I have no doubt, from the quality of the performances they do give us, that all three actors are capable of far more edginess than they’re asked for.

Carolyn Michel’s Miss Daisy ages gracefully and beautifully. If the play has any arc of narrative, it’s one of her growth, but the growth should not be simple, spoon-fed as it were. She ought to move from independence to acceptance without indifference, and this Michel fulfills. Along the way, her character is drawn closer to her driver’s experience, but in her lines or actions she never quite gets to the liberal ideal expressed by Hoke’s “How you know the way I see ‘less you lookin’ out of my eyes?”

And yet Hoke is not talking there, as he has elsewhere in the play, about not being able to use a bathroom on a long road trip, or recalling a childhood lynching, but simply referring to his own failing vision and his ability to keep on driving. Blacque, portraying a figure of constant and consummate dignity, fails to convey Hoke’s consciousness of the slights and indignities that have kept him illiterate into his 70s and brought him to the Werthans’ service.

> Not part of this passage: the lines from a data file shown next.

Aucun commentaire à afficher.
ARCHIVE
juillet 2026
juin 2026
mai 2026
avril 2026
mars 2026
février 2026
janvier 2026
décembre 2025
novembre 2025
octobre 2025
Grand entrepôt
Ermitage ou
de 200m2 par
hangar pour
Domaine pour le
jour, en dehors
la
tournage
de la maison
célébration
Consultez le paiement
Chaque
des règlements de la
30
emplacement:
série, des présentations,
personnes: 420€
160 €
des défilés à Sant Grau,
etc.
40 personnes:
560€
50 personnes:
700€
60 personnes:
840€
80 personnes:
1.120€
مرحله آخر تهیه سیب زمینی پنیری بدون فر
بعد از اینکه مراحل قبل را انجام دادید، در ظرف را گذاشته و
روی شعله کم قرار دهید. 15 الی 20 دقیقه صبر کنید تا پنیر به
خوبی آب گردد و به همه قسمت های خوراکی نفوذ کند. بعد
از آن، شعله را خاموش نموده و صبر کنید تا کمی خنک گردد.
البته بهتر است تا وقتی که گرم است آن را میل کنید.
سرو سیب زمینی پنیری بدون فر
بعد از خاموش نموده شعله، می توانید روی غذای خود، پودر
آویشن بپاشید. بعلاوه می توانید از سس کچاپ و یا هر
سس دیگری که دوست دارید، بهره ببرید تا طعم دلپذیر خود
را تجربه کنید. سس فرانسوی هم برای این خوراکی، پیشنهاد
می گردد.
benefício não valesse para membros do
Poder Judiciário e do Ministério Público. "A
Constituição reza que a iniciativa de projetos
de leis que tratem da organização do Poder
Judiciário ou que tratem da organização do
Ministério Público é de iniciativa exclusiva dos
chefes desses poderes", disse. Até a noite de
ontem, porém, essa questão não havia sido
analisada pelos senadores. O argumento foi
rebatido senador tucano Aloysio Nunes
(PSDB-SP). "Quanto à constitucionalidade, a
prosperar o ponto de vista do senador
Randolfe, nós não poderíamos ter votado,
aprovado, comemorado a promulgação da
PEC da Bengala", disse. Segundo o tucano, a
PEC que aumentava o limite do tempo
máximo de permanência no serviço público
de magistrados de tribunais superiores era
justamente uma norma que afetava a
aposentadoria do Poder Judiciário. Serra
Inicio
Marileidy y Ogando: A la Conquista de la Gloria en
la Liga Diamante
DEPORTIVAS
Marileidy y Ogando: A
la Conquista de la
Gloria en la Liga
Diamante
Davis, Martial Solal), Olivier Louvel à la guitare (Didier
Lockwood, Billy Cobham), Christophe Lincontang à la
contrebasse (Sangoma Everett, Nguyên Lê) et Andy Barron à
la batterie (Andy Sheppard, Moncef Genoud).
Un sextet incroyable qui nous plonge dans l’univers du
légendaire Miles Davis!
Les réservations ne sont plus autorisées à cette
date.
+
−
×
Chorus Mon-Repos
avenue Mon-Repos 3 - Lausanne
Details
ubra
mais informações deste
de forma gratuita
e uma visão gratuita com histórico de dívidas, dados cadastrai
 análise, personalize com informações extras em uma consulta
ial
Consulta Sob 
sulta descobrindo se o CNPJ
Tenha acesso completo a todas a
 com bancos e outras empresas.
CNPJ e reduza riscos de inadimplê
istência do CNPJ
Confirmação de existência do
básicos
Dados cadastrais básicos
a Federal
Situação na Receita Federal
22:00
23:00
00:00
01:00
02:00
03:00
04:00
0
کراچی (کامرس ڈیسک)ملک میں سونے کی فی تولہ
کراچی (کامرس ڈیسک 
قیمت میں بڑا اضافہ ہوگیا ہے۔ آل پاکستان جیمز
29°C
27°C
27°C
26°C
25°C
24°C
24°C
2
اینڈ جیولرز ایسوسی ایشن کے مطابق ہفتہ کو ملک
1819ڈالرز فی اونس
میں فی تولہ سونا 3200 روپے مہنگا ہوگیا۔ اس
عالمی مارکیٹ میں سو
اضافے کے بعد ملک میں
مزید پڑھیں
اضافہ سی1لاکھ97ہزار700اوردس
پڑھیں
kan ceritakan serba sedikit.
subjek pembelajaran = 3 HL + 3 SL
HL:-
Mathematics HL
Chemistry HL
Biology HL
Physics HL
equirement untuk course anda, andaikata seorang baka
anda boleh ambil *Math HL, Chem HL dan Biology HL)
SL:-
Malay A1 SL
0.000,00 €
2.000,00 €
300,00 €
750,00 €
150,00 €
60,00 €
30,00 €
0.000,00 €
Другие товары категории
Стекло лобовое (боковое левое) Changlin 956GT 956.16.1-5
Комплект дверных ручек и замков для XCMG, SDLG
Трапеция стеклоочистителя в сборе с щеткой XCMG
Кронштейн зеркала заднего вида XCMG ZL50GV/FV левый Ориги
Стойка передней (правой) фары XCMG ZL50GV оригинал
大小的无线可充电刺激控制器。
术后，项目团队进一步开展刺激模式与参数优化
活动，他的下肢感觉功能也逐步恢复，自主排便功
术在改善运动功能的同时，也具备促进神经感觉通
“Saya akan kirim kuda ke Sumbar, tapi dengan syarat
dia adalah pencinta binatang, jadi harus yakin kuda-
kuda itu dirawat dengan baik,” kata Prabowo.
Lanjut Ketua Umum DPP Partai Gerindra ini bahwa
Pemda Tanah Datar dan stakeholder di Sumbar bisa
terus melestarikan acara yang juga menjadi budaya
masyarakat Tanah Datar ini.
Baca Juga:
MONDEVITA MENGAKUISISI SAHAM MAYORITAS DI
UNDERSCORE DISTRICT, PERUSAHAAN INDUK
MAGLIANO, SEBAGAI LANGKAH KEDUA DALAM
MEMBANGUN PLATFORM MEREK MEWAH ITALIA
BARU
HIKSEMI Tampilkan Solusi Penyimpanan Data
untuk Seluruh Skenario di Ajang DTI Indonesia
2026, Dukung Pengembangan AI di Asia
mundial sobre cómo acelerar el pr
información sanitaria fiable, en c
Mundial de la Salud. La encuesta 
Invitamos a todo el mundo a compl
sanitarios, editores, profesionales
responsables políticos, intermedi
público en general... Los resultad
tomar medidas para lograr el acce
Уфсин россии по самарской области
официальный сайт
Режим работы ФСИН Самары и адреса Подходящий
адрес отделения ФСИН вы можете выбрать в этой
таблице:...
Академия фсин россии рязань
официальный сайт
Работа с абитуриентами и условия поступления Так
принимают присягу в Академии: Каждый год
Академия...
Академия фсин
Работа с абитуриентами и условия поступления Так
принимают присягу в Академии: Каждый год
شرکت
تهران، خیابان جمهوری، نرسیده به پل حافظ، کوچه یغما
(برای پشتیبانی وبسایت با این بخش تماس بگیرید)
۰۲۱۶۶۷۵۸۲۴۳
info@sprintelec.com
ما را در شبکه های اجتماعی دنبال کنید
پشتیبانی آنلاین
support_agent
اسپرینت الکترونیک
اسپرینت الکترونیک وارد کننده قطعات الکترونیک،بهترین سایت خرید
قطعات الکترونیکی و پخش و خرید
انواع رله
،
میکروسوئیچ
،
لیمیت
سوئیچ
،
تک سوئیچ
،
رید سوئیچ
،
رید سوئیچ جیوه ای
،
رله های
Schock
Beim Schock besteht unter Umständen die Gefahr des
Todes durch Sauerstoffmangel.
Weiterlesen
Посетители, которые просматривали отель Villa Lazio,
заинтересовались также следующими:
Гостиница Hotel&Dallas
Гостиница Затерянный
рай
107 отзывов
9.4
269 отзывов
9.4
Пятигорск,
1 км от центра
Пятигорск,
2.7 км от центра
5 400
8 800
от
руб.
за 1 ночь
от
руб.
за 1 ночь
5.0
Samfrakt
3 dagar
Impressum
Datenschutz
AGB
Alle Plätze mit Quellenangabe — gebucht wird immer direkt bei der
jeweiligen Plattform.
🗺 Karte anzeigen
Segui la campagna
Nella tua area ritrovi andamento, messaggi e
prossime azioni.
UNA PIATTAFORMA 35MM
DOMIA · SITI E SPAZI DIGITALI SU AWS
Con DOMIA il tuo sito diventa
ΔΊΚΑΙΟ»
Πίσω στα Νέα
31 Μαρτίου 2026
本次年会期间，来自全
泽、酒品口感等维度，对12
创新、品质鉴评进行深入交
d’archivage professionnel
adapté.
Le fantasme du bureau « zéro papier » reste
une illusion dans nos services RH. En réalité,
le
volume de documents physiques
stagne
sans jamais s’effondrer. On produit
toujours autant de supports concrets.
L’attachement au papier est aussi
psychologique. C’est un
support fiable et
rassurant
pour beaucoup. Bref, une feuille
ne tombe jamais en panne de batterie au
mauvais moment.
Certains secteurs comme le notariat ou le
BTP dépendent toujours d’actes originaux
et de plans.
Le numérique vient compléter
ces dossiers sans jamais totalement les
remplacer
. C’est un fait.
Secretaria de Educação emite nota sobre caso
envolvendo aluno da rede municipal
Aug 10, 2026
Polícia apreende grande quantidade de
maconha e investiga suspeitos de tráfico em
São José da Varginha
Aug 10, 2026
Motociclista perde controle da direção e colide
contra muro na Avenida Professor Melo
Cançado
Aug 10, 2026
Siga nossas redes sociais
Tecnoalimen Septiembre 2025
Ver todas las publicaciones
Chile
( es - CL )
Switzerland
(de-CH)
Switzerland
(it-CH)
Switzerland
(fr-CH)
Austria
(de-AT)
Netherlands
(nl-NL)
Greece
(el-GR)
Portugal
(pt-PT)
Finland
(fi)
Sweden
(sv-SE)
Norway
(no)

As Kraig Swartz has been moving into more mature roles, he is at his very best when he is most serious, leaving the mannerisms of his waggish youth behind. The scenes in which his Boolie Werthan come alive are those in which the character has most at stake. In fact, for brief moments of Driving Miss Daisy his Boolie appears to be the pivot of actual dramatic crisis, forced to confront at least a little of the reality around him. If we don’t like some of the choices Boolie makes, that’s not Swartz’s fault. The script and the director have made his most characteristic act one of repeatedly walking away.

This production of Driving Miss Daisy isn’t playing to an audience that wants conflict and irresolution. They want the liberal vision and they want the sentimental reassurance of good will — not grit and vinegar, but grits and molasses. With this opening production of the Players, that’s what we get.


Jim Kates is a poet, feature journalist and reviewer, literary translator and the president and co-director of Zephyr Press, a non-profit press that focuses on contemporary works in translation from Russia, Eastern Europe, and Asia. His latest book is Muddy River (Carcanet), a translation of verse by Russian existentialist Sergey Stratanovsky. His translation of Mikhail Yeryomin: Selected Poems 1957-2009 (White Pine Press) won the second Cliff Becker Prize in Translation.